Cumberland Times-News

Opinion

April 18, 2013

Sports traditionally a celebration of peace

It is with a sad heart and deep concern that I felt compelled enough to express my thoughts on the tragic events surrounding the Boston Marathon. The act of terrorism is extremely disconcerting to those who love sport for all of its traditions and what truly is at the heart of competition.

Every modern sport owes its origins to the ancient Olympic Games. The games were a time of peace. All competitors were allowed safe passage to the host city and countries at war would put aside their differences until the conclusion of competition. Warfare and death were instead replaced with sport where countries could assert their dominance on the field of play.

Modern sporting events offer the same atmosphere. They can bring people together who normally would not get together under a cloud of peace to either participate in a big city marathon or view a baseball game. Sporting events can also be a break from the cloud of grief that surrounds a world full of violence and warfare.

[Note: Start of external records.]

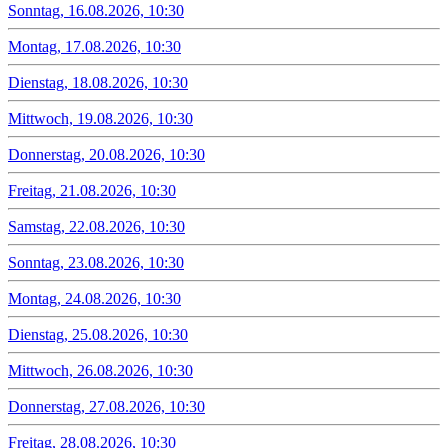
Sonntag, 16.08.2026, 10:30
Montag, 17.08.2026, 10:30
Dienstag, 18.08.2026, 10:30
Mittwoch, 19.08.2026, 10:30
Donnerstag, 20.08.2026, 10:30
Freitag, 21.08.2026, 10:30
Samstag, 22.08.2026, 10:30
Sonntag, 23.08.2026, 10:30
Montag, 24.08.2026, 10:30
Dienstag, 25.08.2026, 10:30
Mittwoch, 26.08.2026, 10:30
Donnerstag, 27.08.2026, 10:30
Freitag, 28.08.2026, 10:30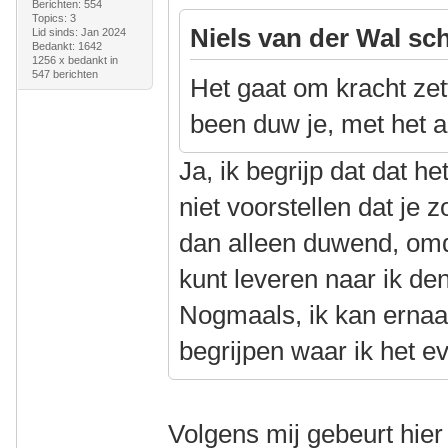
Berichten: 554
Topics: 3
Niels van der Wal sch
Lid sinds: Jan 2024
Bedankt: 1642
1256 x bedankt in
547 berichten
Het gaat om kracht zet
been duw je, met het a
Ja, ik begrijp dat dat h
niet voorstellen dat je 
dan alleen duwend, omd
kunt leveren naar ik denk
Nogmaals, ik kan ernaas
begrijpen waar ik het ev
Volgens mij gebeurt hier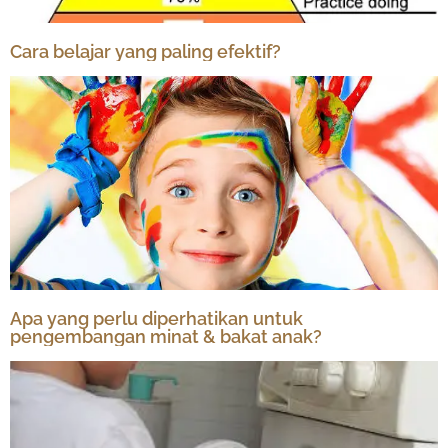
Cara belajar yang paling efektif?
Apa yang perlu diperhatikan untuk
pengembangan minat & bakat anak?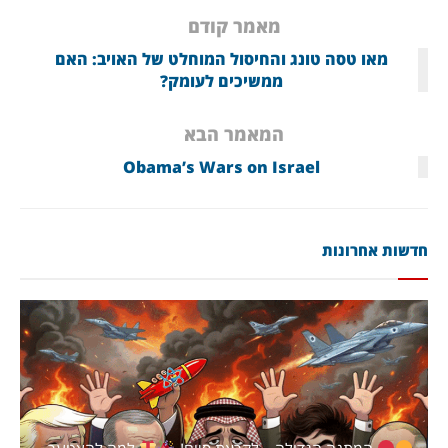
מאמר קודם
מאו טסה טונג והחיסול המוחלט של האויב: האם
ממשיכים לעומק?
המאמר הבא
Obama’s Wars on Israel
חדשות אחרונות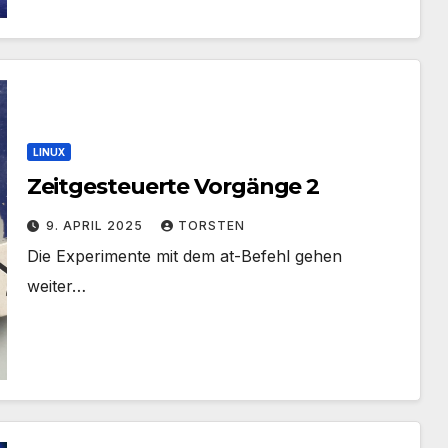
LINUX
Zeitgesteuerte Vorgänge 2
9. APRIL 2025
TORSTEN
Die Experimente mit dem at-Befehl gehen
weiter…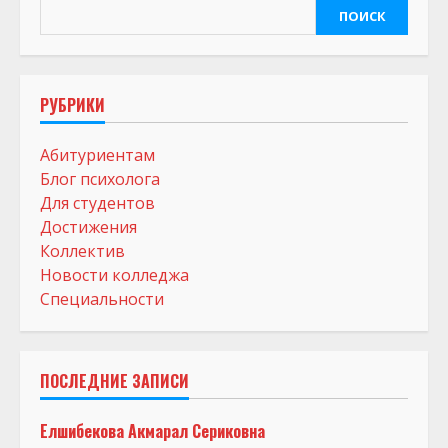
ПОИСК
РУБРИКИ
Абитуриентам
Блог психолога
Для студентов
Достижения
Коллектив
Новости колледжа
Специальности
ПОСЛЕДНИЕ ЗАПИСИ
Елшибекова Акмарал Сериковна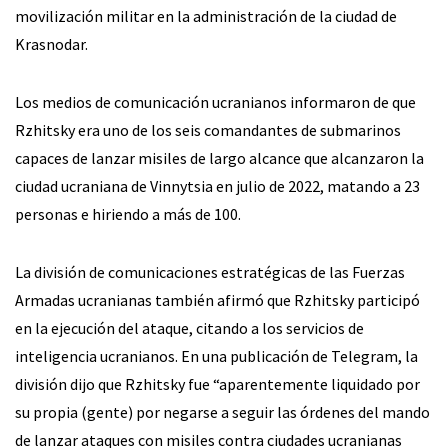
movilización militar en la administración de la ciudad de
Krasnodar.
Los medios de comunicación ucranianos informaron de que
Rzhitsky era uno de los seis comandantes de submarinos
capaces de lanzar misiles de largo alcance que alcanzaron la
ciudad ucraniana de Vinnytsia en julio de 2022, matando a 23
personas e hiriendo a más de 100.
La división de comunicaciones estratégicas de las Fuerzas
Armadas ucranianas también afirmó que Rzhitsky participó
en la ejecución del ataque, citando a los servicios de
inteligencia ucranianos. En una publicación de Telegram, la
división dijo que Rzhitsky fue “aparentemente liquidado por
su propia (gente) por negarse a seguir las órdenes del mando
de lanzar ataques con misiles contra ciudades ucranianas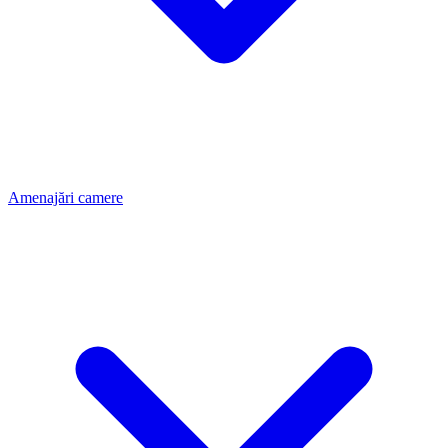
Amenajări camere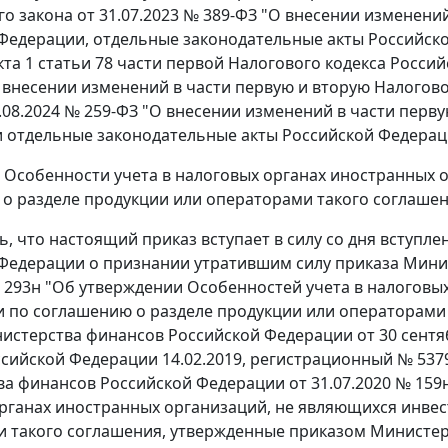
о закона от 31.07.2023 № 389-ФЗ "О внесении изменений
Федерации, отдельные законодательные акты Российско
кта 1 статьи 78 части первой Налогового кодекса Россий
 внесении изменений в части первую и вторую Налогов
8.08.2024 № 259-ФЗ "О внесении изменений в части перв
 отдельные законодательные акты Российской Федераци
ь Особенности учета в налоговых органах иностранных
о разделе продукции или операторами такого соглашен
ть, что настоящий приказ вступает в силу со дня вступл
Федерации о признании утратившим силу приказа Мини
№ 293н "Об утверждении Особенностей учета в налоговы
 по соглашению о разделе продукции или операторами 
истерства финансов Российской Федерации от 30 сентяб
сийской Федерации 14.02.2019, регистрационный № 537
а финансов Российской Федерации от 31.07.2020 № 159
рганах иностранных организаций, не являющихся инвес
 такого соглашения, утвержденные приказом Министер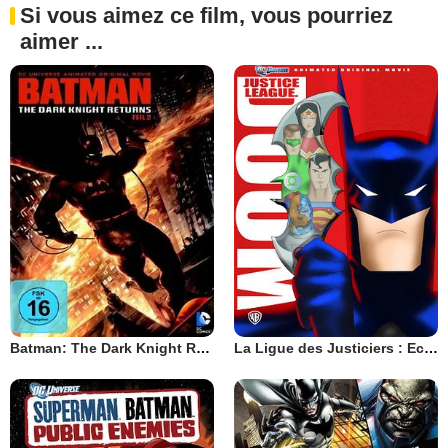
Si vous aimez ce film, vous pourriez
aimer ...
Batman: The Dark Knight Returns, Part 2
La Ligue des Justiciers : Echec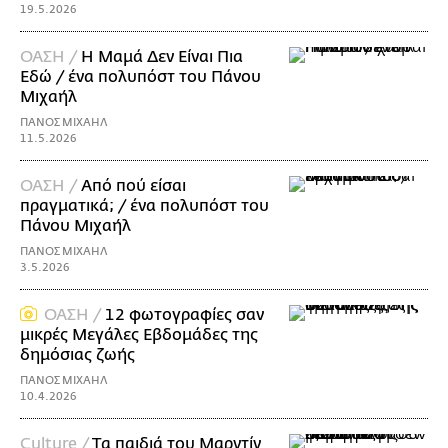
19.5.2026
ΟΑΣΗ /
Η Mαμά Δεν Είναι Πια
Εδώ / ένα πολυπόστ του Πάνου
Μιχαήλ
ΠΑΝΟΣ ΜΙΧΑΗΛ
11.5.2026
ΟΑΣΗ /
Από πού είσαι
πραγματικά; / ένα πολυπόστ του
Πάνου Μιχαήλ
ΠΑΝΟΣ ΜΙΧΑΗΛ
3.5.2026
ΟΑΣΗ /
12 φωτογραφίες σαν
μικρές Μεγάλες Εβδομάδες της
δημόσιας ζωής
ΠΑΝΟΣ ΜΙΧΑΗΛ
10.4.2026
Culture /
Tα παιδιά του Μαρντίν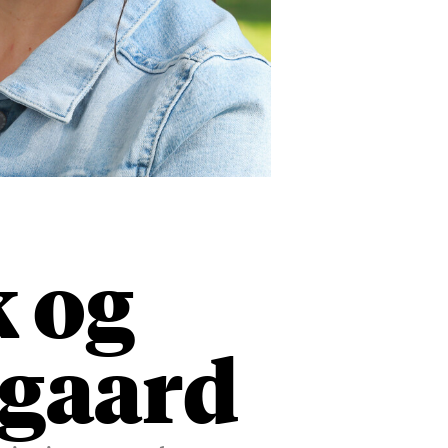
 og
rgaard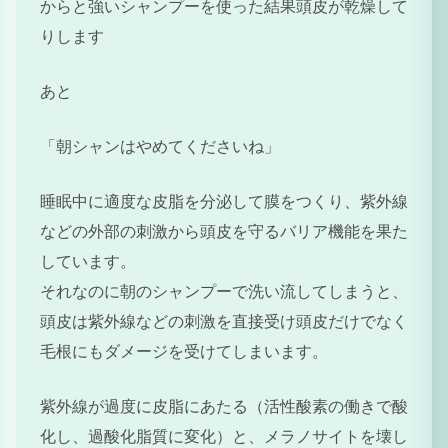
からと強いシャンプーを使った結果頭皮が乾燥して
りします
あと
「朝シャンはやめてくださいね」
睡眠中に適度な皮脂を分泌して膜をつくり、紫外線
などの外部の刺激から頭皮を守るバリア機能を果た
しています。
それなのに朝のシャンプーで洗い流してしまうと、
頭皮は紫外線などの刺激を直接受け頭皮だけでなく
毛根にもダメージを受けてしまいます。
紫外線が過度に皮脂にあたる（活性酸素の働きで酸
化し、過酸化脂質に変化）と、メラノサイトを壊し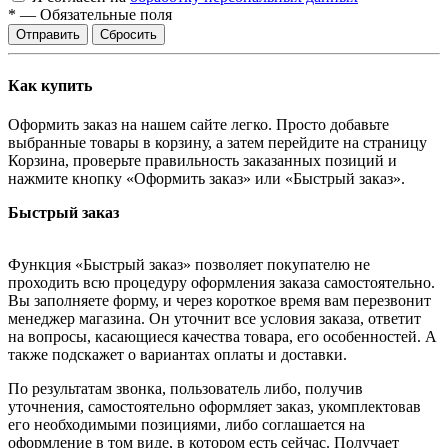
*
—
Обязательные поля
Отправить
Сбросить
Как купить
Оформить заказ на нашем сайте легко. Просто добавьте
выбранные товары в корзину, а затем перейдите на страницу
Корзина, проверьте правильность заказанных позиций и
нажмите кнопку «Оформить заказ» или «Быстрый заказ».
Быстрый заказ
Функция «Быстрый заказ» позволяет покупателю не
проходить всю процедуру оформления заказа самостоятельно.
Вы заполняете форму, и через короткое время вам перезвонит
менеджер магазина. Он уточнит все условия заказа, ответит
на вопросы, касающиеся качества товара, его особенностей. А
также подскажет о вариантах оплаты и доставки.
По результатам звонка, пользователь либо, получив
уточнения, самостоятельно оформляет заказ, укомплектовав
его необходимыми позициями, либо соглашается на
оформление в том виде, в котором есть сейчас. Получает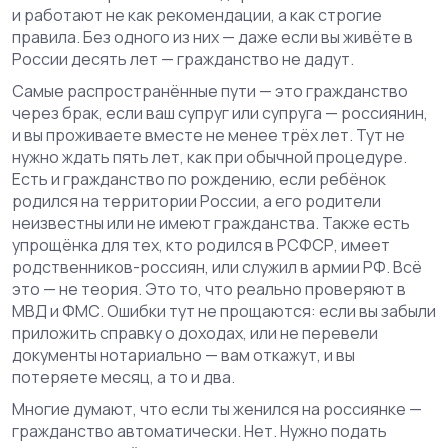
и работают не как рекомендации, а как строгие
правила. Без одного из них — даже если вы живёте в
России десять лет — гражданство не дадут.
Самые распространённые пути — это
гражданство
через брак
,
если ваш супруг или супруга — россиянин,
и вы проживаете вместе не менее трёх лет
. Тут не
нужно ждать пять лет, как при обычной процедуре.
Есть и
гражданство по рождению
,
если ребёнок
родился на территории России, а его родители
неизвестны или не имеют гражданства
. Также есть
упрощёнка для тех, кто родился в РСФСР, имеет
родственников-россиян, или служил в армии РФ. Всё
это — не теория. Это то, что реально проверяют в
МВД и ФМС. Ошибки тут не прощаются: если вы забыли
приложить справку о доходах, или не перевели
документы нотариально — вам откажут, и вы
потеряете месяц, а то и два.
Многие думают, что если ты женился на россиянке —
гражданство автоматически. Нет. Нужно подать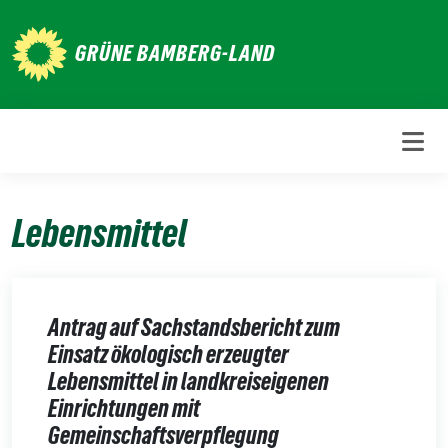
Weiter
zum
GRÜNE BAMBERG-LAND
Inhalt
Lebensmittel
Antrag auf Sachstandsbericht zum
Einsatz ökologisch erzeugter
Lebensmittel in landkreiseigenen
Einrichtungen mit
Gemeinschaftsverpflegung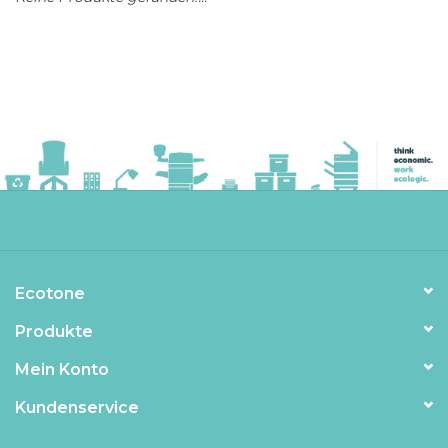
Ecotone
Produkte
Mein Konto
Kundenservice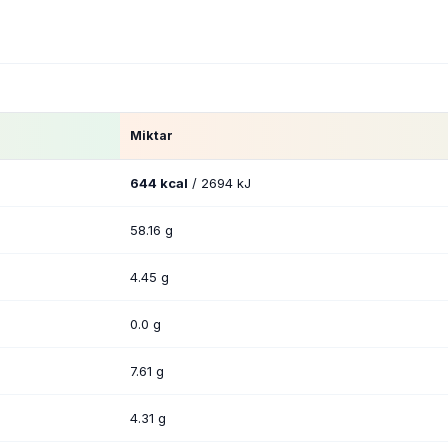
Miktar
644 kcal
/ 2694 kJ
58.16 g
4.45 g
0.0 g
7.61 g
4.31 g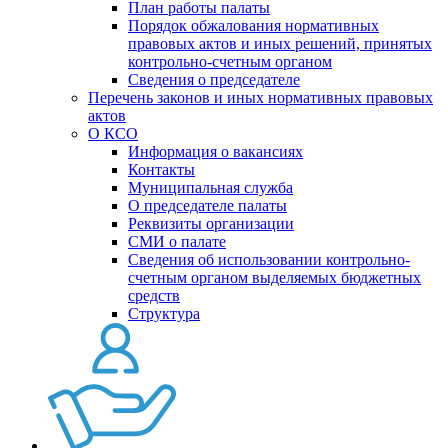
План работы палаты
Порядок обжалования нормативных
правовых актов и иных решений, принятых
контрольно-счетным органом
Сведения о председателе
Перечень законов и иных нормативных правовых
актов
О КСО
Информация о вакансиях
Контакты
Муниципальная служба
О председателе палаты
Реквизиты организации
СМИ о палате
Сведения об использовании контрольно-
счетным органом выделяемых бюджетных
средств
Структура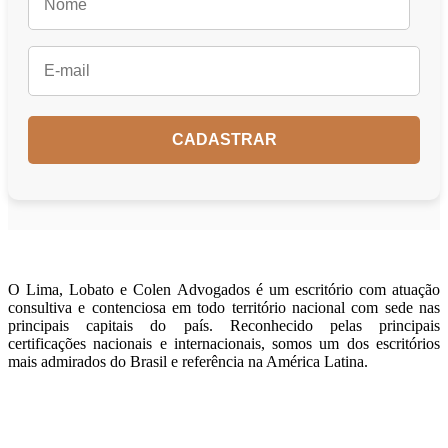
O Lima, Lobato e Colen Advogados é um escritório com atuação
consultiva e contenciosa em todo território nacional com sede nas
principais capitais do país. Reconhecido pelas principais
certificações nacionais e internacionais, somos um dos escritórios
mais admirados do Brasil e referência na América Latina.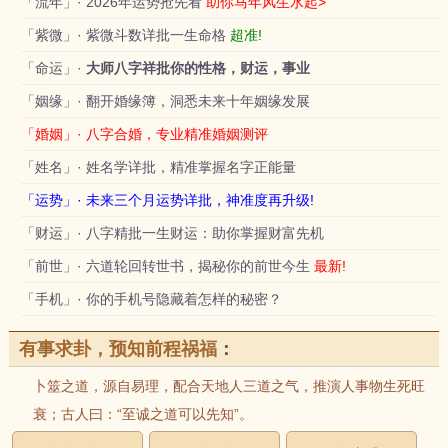
「流年」· 2026年运势抢先看
助你马年风生水起>
「紫微」· 紫微斗数详批一生命格
超准!
「命运」·
大师八字祥批你的性格，财运，事业
「姻缘」· 翻开婚缘簿，洞悉未来十年姻缘发展
「婚姻」· 八字合婚，专业精准婚姻测评
「姓名」· 姓名学详批，精准掌握名字正能量
「运势」· 未来三个月运势详批，神准度再升级!
「财运」· 八字精批一生财运：助你掌握财富先机
「前世」· 六道轮回转世书，揭秘你的前世今生
最新!
「手机」· 你的手机号隐藏着怎样的秘密？
有事求卦，预知前程祸福
：
卜筮之道，源自易理，配合天地人三道之气，推演人事物生死旺
衰；古人曰：“至诚之道可以先知”。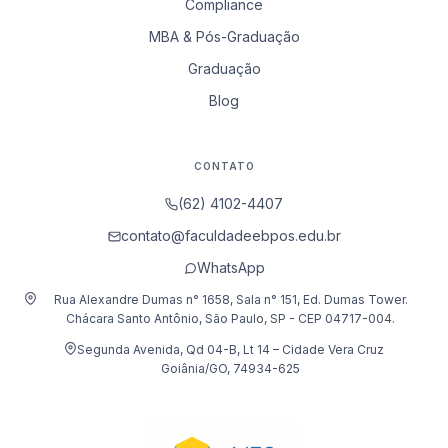
Compliance
MBA & Pós-Graduação
Graduação
Blog
CONTATO
(62) 4102-4407
contato@faculdadeebpos.edu.br
WhatsApp
Rua Alexandre Dumas n° 1658, Sala n° 151, Ed. Dumas Tower.
Chácara Santo Antônio, São Paulo, SP - CEP 04717-004.
Segunda Avenida, Qd 04-B, Lt 14 – Cidade Vera Cruz
Goiânia/GO, 74934-625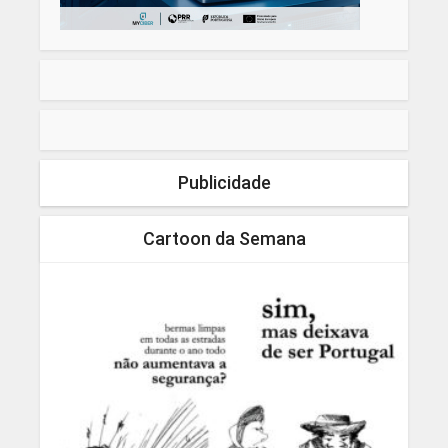
Publicidade
Cartoon da Semana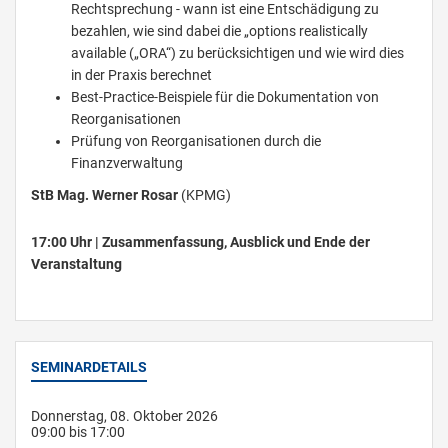
Rechtsprechung - wann ist eine Entschädigung zu
bezahlen, wie sind dabei die „options realistically
available („ORA“) zu berücksichtigen und wie wird dies
in der Praxis berechnet
Best-Practice-Beispiele für die Dokumentation von
Reorganisationen
Prüfung von Reorganisationen durch die
Finanzverwaltung
StB Mag. Werner Rosar
(KPMG)
17:00 Uhr | Zusammenfassung, Ausblick und Ende der
Veranstaltung
SEMINARDETAILS
Donnerstag, 08. Oktober 2026
09:00 bis 17:00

Look at the relief and elation following Mike Piazza’s game-winning home run for the Mets following the 9/11 attacks or the first Monday night football game in New Orleans following Hurricane Katrina.

Sports are a safe haven, a peaceable venue where we can honor those who have already paid the ultimate sacrifice for our freedoms. Competition is the new battlefield where we can gain pride for victory or feel the agony of defeat much like our soldiers do today.

The Boston Marathon is at its roots part of a celebration of Patriot’s Day, when the battles of Lexington and Concord officially started the Revolutionary War. From the beginning of the day when the marathon starts in Hopkinton to the early start of the Red Sox game and the nightcap of either a Celtics or Bruins game, the city comes together to remember our past.

Unfortunately, we have failed in making sports more about us and have the tendency to turn them into an atmosphere of fan harassment, hatred of other teams or competitors and we do nothing to honor the ideal of sport which is to turn the military battlefield into a modern day battlefield. The terrorism in Boston only irks me more because to me sports are no place for violence as tradition of the Olympics has served.

Our modern society has only served to pervert the idea of sports of something more than what they truly are. We tend to elevate and make a mountain out of a molehill when it comes to athletes and sport. It is under this guise that a coward would believe that a sporting event serves as an appropriate platform to make some sort of statement.

I can only hope that in the future, we as citizens can sort out our grievances and differences with rhetoric instead of violence. And to the terrorists and perpetrators of violence, I have always felt we have a covenant that stated schools, places of worship, and sporting events were off-limits.

Let’s do honor to the victims of this tragedy and make sure we keep all acts of aggression and violence as far away from athletics as possible and continue the tradition of sport as a time to celebrate peace.